PROBLEM:
Copy the entire passage on the Fan-der-Flit family word for word.

GIVEN PASSAGE:
====
Fan-der-Flit (, ) is a noble merchant family

The noble branch, descendant of Timofey Yefremovich Fan-der-Flit, who entered the service in 1790 and was promoted to the rank privy councillor, on 2 November 1828, was awarded nobility with a diploma, from which a copy is held in the Herold Office.

Description of the coat of arms 
The shield is divided horizontally into two parts, in the upper part, in the black field, there is a lion holding a silver arrow in its paw, pointing upward, and in the lower part, in the silver field, a ship at sea with outstretched sails sailing to the left.

The shield is topped by a noble helmet and a crown with three ostrich feathers. The mantling on the shield is red and black, enclosed in silver.

Family representatives 

 Ivan (Johannes) Fan-der-Flit
 Peter Ivanovich
 Pyotr Petrovich (1839—1904) — Russian physicist, professor since 1880 of the Saint Petersburg State University
 Alexander Petrovich (1870—1941) — famous Russian engineer and mechanical sciencist
 Konstantin Petrovich (1844—1933) — Russian military leader
 Yefrem Ivanovich
 Timofey Yefremovich (1775—1843) — Arkhangelsk vice-governor, Olonets governor
 Fyodor Timofeevich (1810—1873)
====
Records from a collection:
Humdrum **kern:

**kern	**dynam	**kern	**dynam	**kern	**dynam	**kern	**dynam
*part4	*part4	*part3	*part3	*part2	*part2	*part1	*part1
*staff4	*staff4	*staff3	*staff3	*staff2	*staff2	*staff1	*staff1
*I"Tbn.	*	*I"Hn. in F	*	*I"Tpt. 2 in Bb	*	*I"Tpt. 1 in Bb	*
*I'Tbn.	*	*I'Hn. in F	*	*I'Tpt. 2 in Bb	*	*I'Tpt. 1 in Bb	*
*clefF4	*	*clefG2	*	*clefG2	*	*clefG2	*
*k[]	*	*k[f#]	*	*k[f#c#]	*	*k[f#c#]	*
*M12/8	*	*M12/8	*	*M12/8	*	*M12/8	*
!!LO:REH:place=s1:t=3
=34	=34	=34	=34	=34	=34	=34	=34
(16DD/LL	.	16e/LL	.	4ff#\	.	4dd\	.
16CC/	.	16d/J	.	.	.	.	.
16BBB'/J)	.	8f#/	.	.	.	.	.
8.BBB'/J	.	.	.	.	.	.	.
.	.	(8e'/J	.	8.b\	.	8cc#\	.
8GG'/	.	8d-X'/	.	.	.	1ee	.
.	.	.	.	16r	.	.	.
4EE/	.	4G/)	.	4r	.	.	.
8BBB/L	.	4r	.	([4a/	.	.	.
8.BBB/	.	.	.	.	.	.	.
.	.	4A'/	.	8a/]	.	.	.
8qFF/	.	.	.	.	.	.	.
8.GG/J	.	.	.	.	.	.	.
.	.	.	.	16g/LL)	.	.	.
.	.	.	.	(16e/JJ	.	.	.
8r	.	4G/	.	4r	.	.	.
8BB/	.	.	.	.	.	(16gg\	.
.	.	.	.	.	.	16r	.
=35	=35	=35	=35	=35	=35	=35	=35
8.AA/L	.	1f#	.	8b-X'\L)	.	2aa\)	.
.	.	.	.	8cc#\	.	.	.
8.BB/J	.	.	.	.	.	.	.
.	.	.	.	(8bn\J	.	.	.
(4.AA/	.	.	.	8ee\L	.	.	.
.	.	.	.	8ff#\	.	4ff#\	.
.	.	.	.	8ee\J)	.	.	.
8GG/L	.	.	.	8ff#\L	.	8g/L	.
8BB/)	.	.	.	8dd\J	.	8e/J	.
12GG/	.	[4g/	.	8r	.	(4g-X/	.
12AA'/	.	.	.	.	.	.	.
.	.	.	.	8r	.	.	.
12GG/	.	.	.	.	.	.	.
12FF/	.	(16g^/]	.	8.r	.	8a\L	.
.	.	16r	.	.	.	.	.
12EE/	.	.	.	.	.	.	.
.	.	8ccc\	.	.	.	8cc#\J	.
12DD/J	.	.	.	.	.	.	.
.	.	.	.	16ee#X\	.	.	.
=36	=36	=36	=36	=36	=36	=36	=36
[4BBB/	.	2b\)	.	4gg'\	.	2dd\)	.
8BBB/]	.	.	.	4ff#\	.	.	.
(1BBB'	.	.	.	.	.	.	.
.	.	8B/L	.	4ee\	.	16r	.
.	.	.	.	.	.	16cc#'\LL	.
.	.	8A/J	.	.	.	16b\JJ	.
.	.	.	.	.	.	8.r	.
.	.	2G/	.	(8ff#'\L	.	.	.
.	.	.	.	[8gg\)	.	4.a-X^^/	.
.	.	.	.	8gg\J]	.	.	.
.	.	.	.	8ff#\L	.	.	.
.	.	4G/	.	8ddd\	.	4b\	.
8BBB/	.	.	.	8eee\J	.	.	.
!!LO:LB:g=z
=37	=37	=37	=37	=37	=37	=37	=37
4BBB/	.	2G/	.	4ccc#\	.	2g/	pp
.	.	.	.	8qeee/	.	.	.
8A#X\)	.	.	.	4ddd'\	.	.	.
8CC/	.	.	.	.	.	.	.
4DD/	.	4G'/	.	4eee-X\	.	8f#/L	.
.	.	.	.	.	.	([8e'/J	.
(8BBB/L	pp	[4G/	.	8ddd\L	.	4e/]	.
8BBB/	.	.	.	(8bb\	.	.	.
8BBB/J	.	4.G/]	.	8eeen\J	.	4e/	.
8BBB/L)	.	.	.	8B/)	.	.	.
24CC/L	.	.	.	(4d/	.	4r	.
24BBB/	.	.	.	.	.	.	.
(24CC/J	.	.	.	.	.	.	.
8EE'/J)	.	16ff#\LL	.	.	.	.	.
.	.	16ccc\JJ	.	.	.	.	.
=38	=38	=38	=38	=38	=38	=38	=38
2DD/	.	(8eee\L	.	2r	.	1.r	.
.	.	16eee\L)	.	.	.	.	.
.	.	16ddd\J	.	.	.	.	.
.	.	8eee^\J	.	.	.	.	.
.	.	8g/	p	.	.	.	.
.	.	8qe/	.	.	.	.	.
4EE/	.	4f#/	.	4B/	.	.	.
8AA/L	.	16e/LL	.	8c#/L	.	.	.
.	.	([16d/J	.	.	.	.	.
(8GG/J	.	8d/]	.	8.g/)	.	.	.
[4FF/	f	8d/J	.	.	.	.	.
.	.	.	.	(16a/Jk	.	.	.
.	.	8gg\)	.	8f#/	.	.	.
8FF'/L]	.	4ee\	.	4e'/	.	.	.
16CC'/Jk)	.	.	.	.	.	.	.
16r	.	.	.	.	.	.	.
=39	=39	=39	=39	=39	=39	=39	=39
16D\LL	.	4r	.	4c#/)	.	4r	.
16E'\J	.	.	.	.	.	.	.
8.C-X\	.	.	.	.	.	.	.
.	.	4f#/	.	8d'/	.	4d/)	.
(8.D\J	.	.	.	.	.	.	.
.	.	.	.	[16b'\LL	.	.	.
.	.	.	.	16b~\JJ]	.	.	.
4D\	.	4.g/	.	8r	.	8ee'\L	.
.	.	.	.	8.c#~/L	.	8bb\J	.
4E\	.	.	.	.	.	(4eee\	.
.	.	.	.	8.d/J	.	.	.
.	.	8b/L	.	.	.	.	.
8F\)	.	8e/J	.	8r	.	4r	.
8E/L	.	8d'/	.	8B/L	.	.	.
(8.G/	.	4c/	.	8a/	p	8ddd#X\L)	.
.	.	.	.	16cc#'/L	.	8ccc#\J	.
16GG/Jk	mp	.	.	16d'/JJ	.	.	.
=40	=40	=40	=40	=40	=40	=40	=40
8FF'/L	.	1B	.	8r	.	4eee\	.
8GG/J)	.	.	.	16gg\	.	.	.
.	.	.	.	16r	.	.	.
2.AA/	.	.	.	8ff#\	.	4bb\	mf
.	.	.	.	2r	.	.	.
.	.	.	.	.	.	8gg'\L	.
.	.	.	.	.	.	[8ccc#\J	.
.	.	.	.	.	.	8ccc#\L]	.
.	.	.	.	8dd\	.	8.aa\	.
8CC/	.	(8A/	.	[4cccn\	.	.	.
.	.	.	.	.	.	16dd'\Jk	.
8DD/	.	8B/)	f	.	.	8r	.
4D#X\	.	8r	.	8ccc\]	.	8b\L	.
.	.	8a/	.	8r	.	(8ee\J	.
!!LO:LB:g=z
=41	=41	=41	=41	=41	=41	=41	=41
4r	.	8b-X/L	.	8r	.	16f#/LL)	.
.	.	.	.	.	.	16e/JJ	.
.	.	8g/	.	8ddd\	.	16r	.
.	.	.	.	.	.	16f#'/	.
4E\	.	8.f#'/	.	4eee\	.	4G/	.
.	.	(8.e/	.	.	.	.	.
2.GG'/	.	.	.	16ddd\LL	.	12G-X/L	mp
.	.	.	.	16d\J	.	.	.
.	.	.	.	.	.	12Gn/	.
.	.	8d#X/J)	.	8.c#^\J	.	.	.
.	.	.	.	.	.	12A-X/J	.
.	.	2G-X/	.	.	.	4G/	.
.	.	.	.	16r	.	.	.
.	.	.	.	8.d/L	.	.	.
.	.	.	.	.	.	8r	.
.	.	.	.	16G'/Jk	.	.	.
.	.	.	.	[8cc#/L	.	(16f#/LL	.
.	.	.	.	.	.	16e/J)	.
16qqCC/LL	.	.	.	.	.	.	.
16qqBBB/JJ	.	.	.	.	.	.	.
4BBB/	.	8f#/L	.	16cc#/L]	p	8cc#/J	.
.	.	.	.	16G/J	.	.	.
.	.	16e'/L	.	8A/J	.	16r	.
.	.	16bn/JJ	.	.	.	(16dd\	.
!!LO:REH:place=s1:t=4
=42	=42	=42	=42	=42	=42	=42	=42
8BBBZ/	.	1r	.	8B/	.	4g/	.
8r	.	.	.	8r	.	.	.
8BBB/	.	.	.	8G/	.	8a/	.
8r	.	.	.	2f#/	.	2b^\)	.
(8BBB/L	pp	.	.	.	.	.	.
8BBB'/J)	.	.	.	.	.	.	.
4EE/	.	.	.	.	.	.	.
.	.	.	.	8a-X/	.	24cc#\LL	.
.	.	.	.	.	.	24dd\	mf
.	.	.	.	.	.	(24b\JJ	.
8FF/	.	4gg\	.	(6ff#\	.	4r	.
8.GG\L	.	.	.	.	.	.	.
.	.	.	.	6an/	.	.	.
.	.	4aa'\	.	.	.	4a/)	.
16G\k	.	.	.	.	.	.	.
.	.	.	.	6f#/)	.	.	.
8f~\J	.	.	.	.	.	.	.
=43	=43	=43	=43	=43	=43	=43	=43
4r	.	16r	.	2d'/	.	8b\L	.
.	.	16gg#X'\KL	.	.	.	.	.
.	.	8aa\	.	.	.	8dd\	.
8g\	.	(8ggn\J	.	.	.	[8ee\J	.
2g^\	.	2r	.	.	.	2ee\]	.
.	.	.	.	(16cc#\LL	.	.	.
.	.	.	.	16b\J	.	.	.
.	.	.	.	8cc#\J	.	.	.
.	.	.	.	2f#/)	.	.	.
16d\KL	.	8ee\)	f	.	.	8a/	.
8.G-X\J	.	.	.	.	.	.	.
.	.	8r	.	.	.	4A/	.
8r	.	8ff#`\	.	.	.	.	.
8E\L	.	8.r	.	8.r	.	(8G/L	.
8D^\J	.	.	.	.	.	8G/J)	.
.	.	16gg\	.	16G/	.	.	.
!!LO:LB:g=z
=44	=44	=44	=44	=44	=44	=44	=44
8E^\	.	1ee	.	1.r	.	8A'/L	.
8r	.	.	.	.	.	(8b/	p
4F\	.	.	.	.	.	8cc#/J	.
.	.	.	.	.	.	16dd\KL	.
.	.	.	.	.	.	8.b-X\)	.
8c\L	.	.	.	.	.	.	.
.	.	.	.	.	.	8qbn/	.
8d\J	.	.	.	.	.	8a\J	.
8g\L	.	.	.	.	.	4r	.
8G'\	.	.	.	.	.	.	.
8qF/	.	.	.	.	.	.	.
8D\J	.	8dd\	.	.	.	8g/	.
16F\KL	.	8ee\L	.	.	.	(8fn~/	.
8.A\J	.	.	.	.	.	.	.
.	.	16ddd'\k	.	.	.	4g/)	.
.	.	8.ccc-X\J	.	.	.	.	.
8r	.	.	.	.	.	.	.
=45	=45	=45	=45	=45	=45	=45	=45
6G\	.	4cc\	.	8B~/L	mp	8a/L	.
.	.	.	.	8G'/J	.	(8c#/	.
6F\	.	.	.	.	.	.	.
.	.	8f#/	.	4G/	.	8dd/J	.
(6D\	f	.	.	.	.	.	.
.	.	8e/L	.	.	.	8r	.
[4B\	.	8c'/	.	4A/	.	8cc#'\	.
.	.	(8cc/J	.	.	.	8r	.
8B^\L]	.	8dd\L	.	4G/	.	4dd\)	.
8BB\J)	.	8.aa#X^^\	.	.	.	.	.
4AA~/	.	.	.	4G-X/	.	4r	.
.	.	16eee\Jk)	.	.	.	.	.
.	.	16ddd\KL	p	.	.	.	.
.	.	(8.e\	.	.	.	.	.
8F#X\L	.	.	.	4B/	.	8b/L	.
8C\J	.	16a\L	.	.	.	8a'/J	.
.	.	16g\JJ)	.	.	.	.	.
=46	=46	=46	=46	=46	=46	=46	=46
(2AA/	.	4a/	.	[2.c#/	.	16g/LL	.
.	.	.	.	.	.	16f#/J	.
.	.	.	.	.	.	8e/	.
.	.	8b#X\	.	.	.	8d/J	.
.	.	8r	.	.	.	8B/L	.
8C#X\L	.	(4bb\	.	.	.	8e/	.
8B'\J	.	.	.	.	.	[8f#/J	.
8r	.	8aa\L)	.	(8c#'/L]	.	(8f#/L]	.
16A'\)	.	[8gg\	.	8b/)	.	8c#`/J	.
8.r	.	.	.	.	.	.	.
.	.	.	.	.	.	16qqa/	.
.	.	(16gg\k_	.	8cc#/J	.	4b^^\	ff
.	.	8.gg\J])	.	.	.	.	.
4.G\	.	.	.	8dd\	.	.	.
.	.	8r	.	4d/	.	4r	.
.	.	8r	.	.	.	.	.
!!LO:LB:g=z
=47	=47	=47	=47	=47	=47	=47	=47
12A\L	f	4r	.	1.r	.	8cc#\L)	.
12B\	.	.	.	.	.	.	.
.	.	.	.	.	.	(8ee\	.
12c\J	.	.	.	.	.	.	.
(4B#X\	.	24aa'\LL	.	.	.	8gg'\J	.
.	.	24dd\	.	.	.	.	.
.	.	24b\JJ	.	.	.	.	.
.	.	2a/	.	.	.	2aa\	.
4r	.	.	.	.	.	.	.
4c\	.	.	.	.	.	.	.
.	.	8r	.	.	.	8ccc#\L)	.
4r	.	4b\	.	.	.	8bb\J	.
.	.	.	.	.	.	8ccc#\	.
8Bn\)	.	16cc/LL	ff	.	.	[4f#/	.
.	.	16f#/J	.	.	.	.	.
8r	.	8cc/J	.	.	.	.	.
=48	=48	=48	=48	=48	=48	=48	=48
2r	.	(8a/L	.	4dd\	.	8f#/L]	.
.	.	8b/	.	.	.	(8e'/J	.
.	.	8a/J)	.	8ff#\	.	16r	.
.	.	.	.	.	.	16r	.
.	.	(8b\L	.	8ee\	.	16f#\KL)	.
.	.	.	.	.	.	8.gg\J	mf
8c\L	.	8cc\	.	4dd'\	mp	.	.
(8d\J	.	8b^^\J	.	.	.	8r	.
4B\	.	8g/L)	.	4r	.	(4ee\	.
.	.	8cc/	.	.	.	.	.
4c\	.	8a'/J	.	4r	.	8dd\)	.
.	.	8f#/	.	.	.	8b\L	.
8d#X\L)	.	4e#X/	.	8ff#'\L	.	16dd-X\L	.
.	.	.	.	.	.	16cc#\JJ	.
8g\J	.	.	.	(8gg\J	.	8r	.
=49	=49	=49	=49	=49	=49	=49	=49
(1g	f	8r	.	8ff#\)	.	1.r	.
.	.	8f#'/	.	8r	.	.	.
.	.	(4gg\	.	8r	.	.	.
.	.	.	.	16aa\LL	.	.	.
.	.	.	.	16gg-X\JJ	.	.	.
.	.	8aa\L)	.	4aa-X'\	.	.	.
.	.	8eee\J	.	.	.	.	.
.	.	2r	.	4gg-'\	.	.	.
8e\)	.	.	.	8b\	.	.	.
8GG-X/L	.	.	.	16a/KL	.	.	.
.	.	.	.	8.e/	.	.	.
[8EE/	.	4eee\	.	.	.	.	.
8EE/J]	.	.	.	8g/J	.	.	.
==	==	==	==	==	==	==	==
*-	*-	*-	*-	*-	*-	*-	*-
====
RESPONSE TO THIS EXERCISE:
Fan-der-Flit (, ) is a noble merchant family

The noble branch, descendant of Timofey Yefremovich Fan-der-Flit, who entered the service in 1790 and was promoted to the rank privy councillor, on 2 November 1828, was awarded nobility with a diploma, from which a copy is held in the Herold Office.

Description of the coat of arms 
The shield is divided horizontally into two parts, in the upper part, in the black field, there is a lion holding a silver arrow in its paw, pointing upward, and in the lower part, in the silver field, a ship at sea with outstretched sails sailing to the left.

The shield is topped by a noble helmet and a crown with three ostrich feathers. The mantling on the shield is red and black, enclosed in silver.

Family representatives 

 Ivan (Johannes) Fan-der-Flit
 Peter Ivanovich
 Pyotr Petrovich (1839—1904) — Russian physicist, professor since 1880 of the Saint Petersburg State University
 Alexander Petrovich (1870—1941) — famous Russian engineer and mechanical sciencist
 Konstantin Petrovich (1844—1933) — Russian military leader
 Yefrem Ivanovich
 Timofey Yefremovich (1775—1843) — Arkhangelsk vice-governor, Olonets governor
 Fyodor Timofeevich (1810—1873)